BEIRUT: Any new electoral law should be based on the Constitution and National Pact, former Minister Mohammad Shatah said Friday.
“The formula should stem from the Constitution and the National Pact and it should not place the Lebanese in a sectarian ditch,” Shatah, an advisor to former Prime Minister Saad Hariri, told Voice of Lebanon radio station.
The country’s National Pact, an unwritten understanding among the country’s founders, stipulates that power should be shared equally between Lebanon’s Muslims and Christians.
Lawmakers are at odds over which electoral proposal to adopt and have so far failed to reach a consensus on any single draft law.

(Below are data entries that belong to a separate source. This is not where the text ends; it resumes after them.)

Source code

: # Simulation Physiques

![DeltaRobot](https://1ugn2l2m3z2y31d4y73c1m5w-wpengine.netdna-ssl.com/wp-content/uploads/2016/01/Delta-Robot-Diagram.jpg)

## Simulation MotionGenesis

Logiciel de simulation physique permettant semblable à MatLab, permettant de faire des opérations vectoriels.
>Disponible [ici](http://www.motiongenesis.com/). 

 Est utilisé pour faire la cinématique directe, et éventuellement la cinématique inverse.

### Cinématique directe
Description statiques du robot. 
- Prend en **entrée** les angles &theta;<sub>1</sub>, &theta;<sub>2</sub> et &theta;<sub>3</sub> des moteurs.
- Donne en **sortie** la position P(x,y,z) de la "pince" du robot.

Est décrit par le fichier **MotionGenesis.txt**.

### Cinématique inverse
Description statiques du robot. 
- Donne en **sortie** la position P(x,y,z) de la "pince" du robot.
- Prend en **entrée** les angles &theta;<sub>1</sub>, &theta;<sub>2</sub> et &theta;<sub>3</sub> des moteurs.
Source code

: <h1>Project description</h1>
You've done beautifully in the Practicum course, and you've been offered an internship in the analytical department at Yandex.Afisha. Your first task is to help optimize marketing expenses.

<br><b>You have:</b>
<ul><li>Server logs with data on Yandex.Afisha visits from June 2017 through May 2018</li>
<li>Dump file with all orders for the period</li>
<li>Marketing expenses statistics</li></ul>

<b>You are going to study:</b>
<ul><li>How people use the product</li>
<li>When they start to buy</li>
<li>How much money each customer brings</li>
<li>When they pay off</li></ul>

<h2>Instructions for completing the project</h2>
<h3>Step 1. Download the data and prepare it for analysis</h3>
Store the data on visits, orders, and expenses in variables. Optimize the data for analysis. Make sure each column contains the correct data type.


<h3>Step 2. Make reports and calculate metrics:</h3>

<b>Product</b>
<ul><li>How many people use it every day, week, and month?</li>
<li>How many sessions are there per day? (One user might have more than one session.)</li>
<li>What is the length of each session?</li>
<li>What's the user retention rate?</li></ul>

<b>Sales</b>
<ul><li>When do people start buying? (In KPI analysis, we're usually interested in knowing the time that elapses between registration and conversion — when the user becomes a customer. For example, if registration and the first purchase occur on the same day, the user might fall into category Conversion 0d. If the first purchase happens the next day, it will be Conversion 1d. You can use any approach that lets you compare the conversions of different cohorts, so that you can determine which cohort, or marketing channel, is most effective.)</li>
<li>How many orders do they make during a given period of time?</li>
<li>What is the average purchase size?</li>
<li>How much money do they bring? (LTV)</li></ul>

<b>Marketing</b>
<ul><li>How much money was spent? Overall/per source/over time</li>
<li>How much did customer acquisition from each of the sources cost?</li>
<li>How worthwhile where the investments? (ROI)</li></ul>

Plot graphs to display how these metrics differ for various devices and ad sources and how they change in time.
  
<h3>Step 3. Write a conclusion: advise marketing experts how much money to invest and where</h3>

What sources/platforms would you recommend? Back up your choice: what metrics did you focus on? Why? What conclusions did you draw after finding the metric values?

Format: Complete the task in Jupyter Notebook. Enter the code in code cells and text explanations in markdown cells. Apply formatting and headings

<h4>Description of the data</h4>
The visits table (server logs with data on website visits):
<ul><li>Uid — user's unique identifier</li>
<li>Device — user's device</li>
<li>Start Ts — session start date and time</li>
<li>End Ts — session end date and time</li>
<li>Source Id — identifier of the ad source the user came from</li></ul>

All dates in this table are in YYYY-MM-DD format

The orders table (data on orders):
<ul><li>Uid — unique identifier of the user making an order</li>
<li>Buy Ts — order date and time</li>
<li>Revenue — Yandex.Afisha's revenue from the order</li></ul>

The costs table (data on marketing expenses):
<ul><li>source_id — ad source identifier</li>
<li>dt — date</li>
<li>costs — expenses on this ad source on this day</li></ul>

The parliamentary subcommittee discussing electoral proposals ended its work Wednesday and is preparing a report for Speaker Nabih Berri who will decide on whether to refer the conclusions of the talks to parliamentary joint committees.
Shatah said Friday that talks were ongoing among March 14 members to reach an agreement to resolve the differences which he described as threatening to shatter the alliance.
“The point of the discussions is to arrive at a detailed formula to address the [disputes], which are being exploited at the sectarian level to create a fissure among the March 14 forces,” he told the radio station.
He said the Future Movement was open to any formula that reassures the country’s different sects.
“We are open to any formula that genuinely reassures the sects and no electoral law should be used to cling to legislative power after they took control of the executive power,” he said.
In a rare show of consensus among Christian political parties in the country, the Kataeb, Free Patriotic Movement, Lebanese Forces and Marada Movement have backed the Orthodox Gathering proposal which projects Lebanon as a single district in which the different sects elect their own lawmakers.
The proposal has come under fire from the Future Movement, Progressive Socialist Party and President Michel Sleiman, who have warned the approach would only fuel sectarianism in the country.
Asked to comment on the consensus among Christian parties in the opposition on the Orthodox Gathering law, Shatah said: “We do not view them as parties from the Christian makeup [of the country] but as a wing [sect] that works with the other Lebanese Christian-Muslim wing under a unitary vision and that means there are no significant differences,” he said.
According to MPs who attended Berri’s weekly meeting with lawmakers, the speaker is keen that every effort be taken to achieve consensus on an electoral law and noted that all groups should cooperate to agree on such a law and hold elections on time.
Shatah also commented on Berri’s proposal that half of Parliament be elected using a winner-takes-all system and the other using proportional representation.
“MP Ahmad Fatfat commented on this subject but in any event these conditions and standards we have placed apply in different circumstance and I do not know how the districts would be divided under Berri’s proposal,” he said.
“There are differences on this matter in terms of the number of MPs and the division of districts because in the end there need to be clarifications in order to reassure the Christian wing that it is truly a genuine equal partner,” he added.
“We want to go beyond demographics and arrive at two level plains in terms of decisions and visions and that there should be no hegemony or a monopoly [of power],” he said.
Shatah also reiterated his party’s objection to an electoral law based on proportional representation.